> 検討用本文
抄録
32歳男性.主訴は左陰嚢腫大.血清hCGβ,LDHの上昇を認めた.CTで傍大動脈領域に小さなリンパ節腫大を認めた.左高位精巣摘除術施行し,病理組織診断はセミノーマであった.臨床病期IIAと診断し,術後にシスプラチン,エトポシド,ブレオマイシンを用いた化学療法を2コース施行した.化学療法前に認めたリンパ節と思われた小病変は不変で,血管もしくは結合組織と考えられた.臨床的には完全緩解と考えられ,LDHは正常化したが,血清hCGβは低値陽性のまま持続していた.血清hCGは化学療法前後共に正常,化学療法後の尿中hCGβは測定感度以下であった.希釈液に異好性阻害物質としてマウス血清を用いて,本症例とコントロールの血清を2倍,4倍に希釈して血清hCGβを測定した.コントロールの血清は希釈倍率に比例して測定値が低下したのに対して,本症例の血清では急速な低下を示した.化学療法後8カ月経過するが血清hCGβは低値陽性のまま上昇は認めず,再発なく経過している.これらの結果から本症例の血清hCGβ上昇は偽陽性と考えられ,その鑑別に尿中hCGβの測定と異好性阻害物質による希釈測定が有用であった.
A 32-year-old male consulted a hospital with a complaint of left scrotal swelling. Serum hCGβ and LDH levels were elevated and computed tomography demonstrated a suspicious small lymphadenopathy in the paraaortic region. Left inguinal orchiectomy was performed. Histological examination demonstrated seminoma. We diagnosed the disease as clinical stage 2A and the patient received 2 courses of chemotherapy with cisplatin, etoposide and bleomycin. After this therapy, the small lymphadenopathy in the paraaortic region did not decrease in size. We considered this lesion a vessel or connective tissue. Although he achieved clinical complete remission and serum LDH level was normalized, the serum hCGβ level remained low level positive. Urinary hCGβ level after chemotherapy was below the threshold of detectability. We measured the serum from this patient as well as control sera by two- and four-fold dilution with a diluent comprised of mouse serum as a heterophilic antibody-blocking agent. The serum hCGβ level of this patient was obviously decreased; in contrast, control sera were decreased in parallel. The serum hCGβ level of this patient remained low level positive without recurrence for 8 months after chemotherapy. These results strongly suggested that low level of positivity for serum hCGβ in this case was a false positive finding. We consider the measurement of urinary hCGβ and dilution measurement using a heterophilic antibody-blocking agent to be useful methods of distinguishing false positive findings for serum hCGβ.

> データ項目
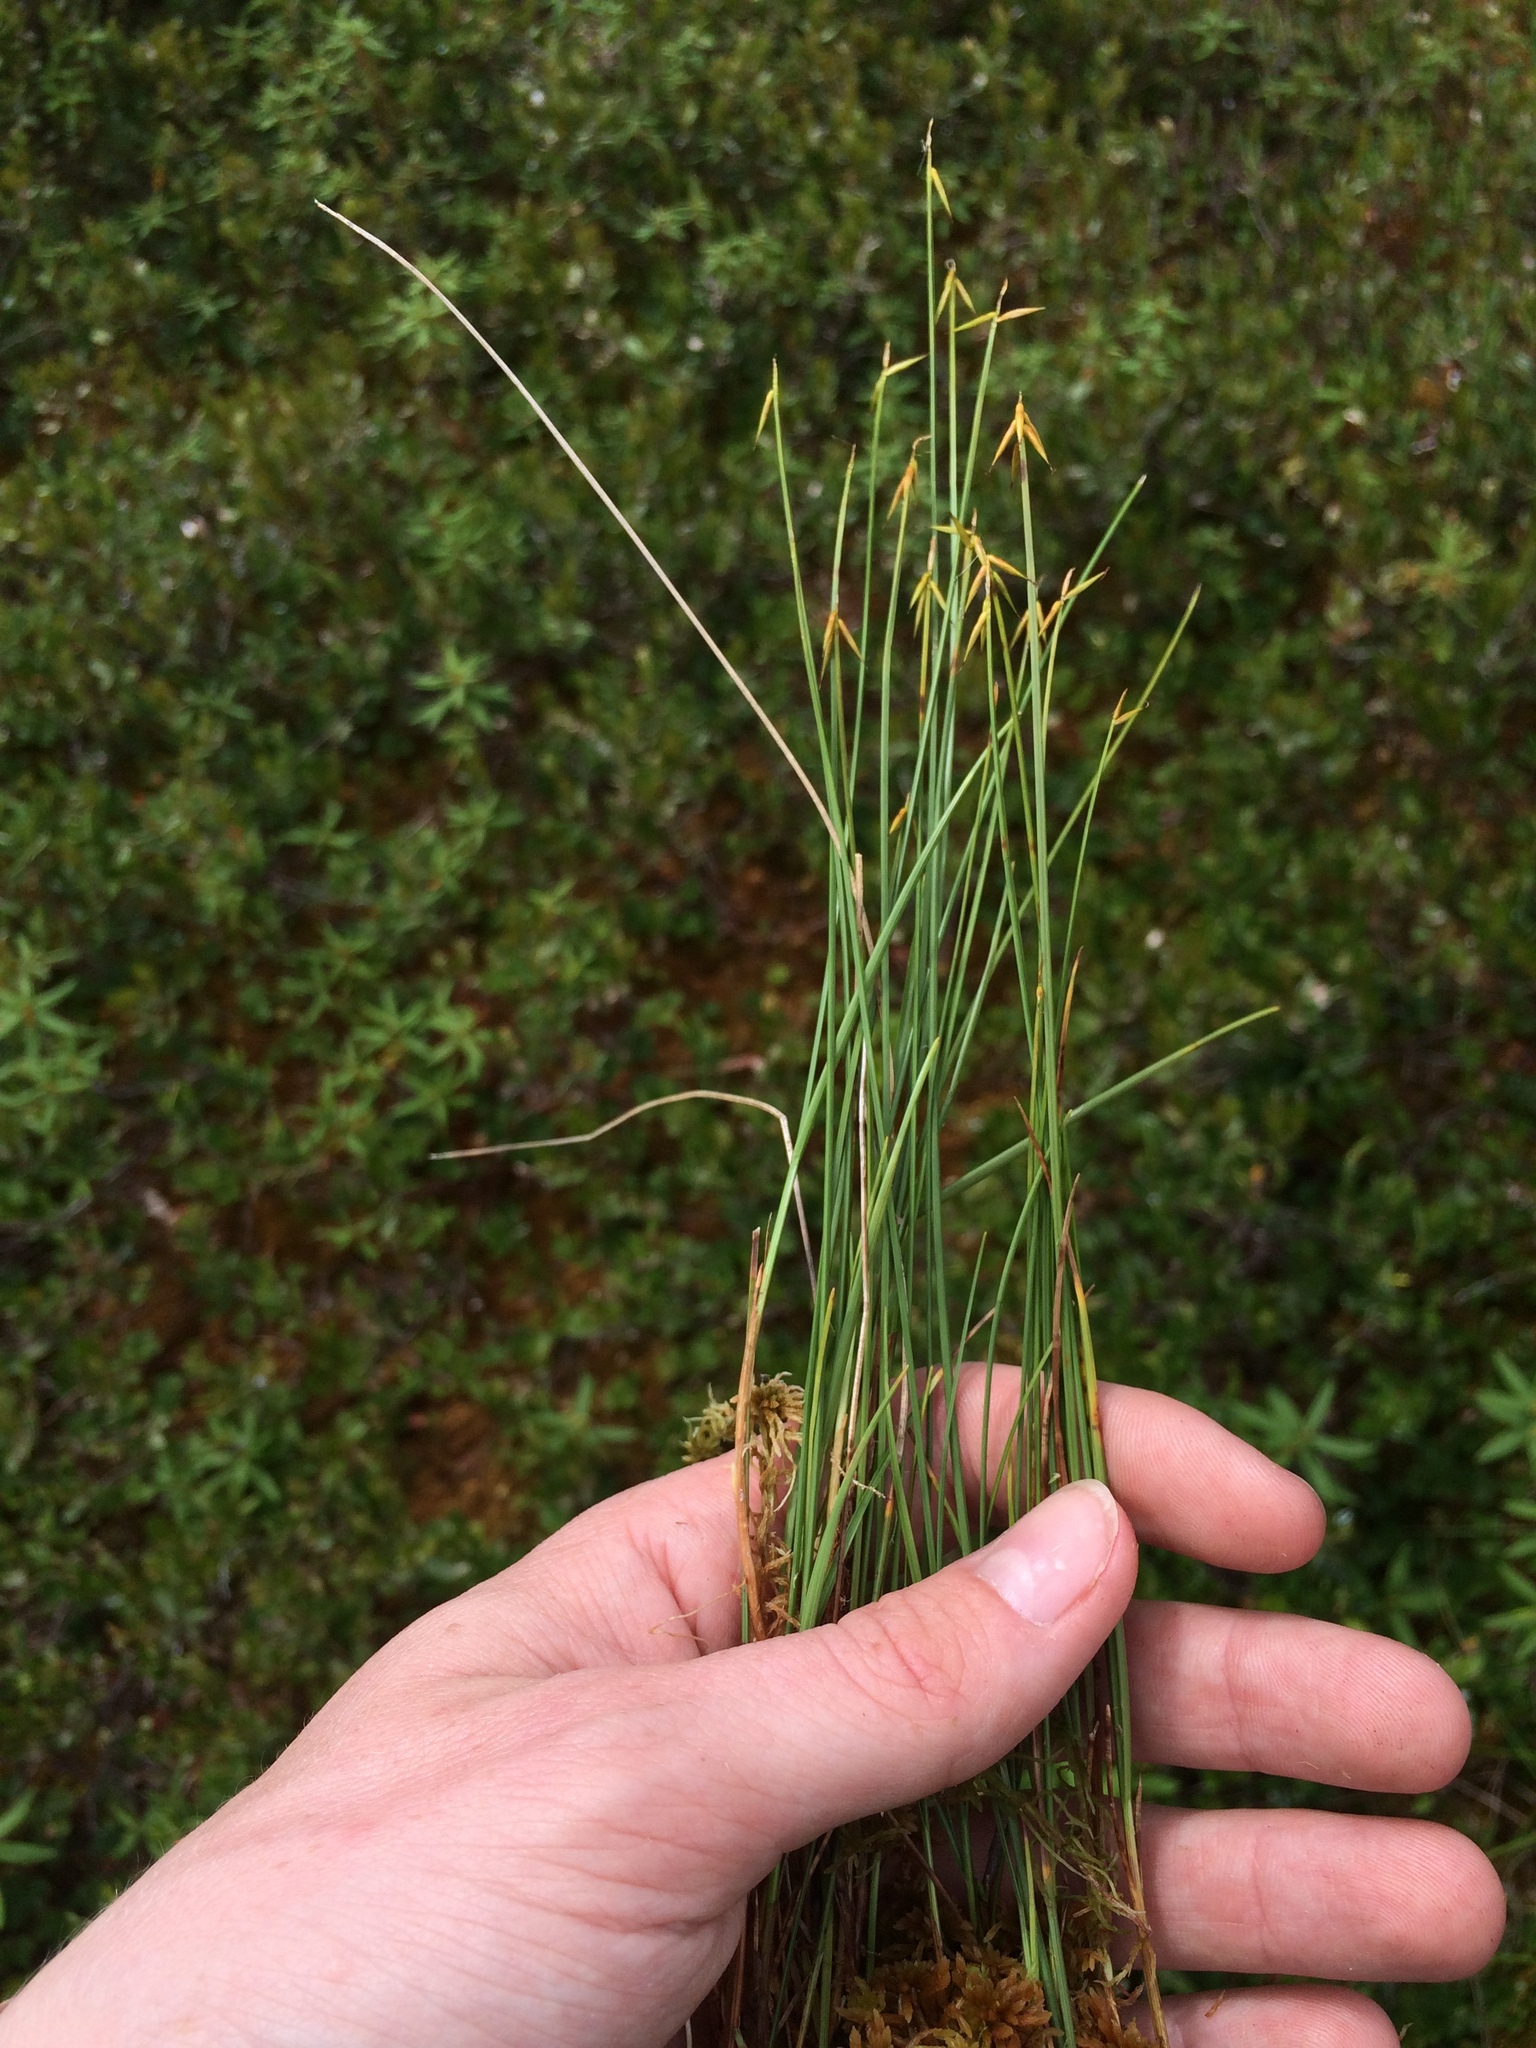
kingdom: Plantae
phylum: Tracheophyta
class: Liliopsida
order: Poales
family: Cyperaceae
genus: Carex
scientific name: Carex pauciflora
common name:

> やること
検討用本文によると、化学療法後の尿中hCGβの測定結果はどうだったか。一文で答えてください。

> 出力結果
化学療法後の尿中hCGβは測定感度以下であった。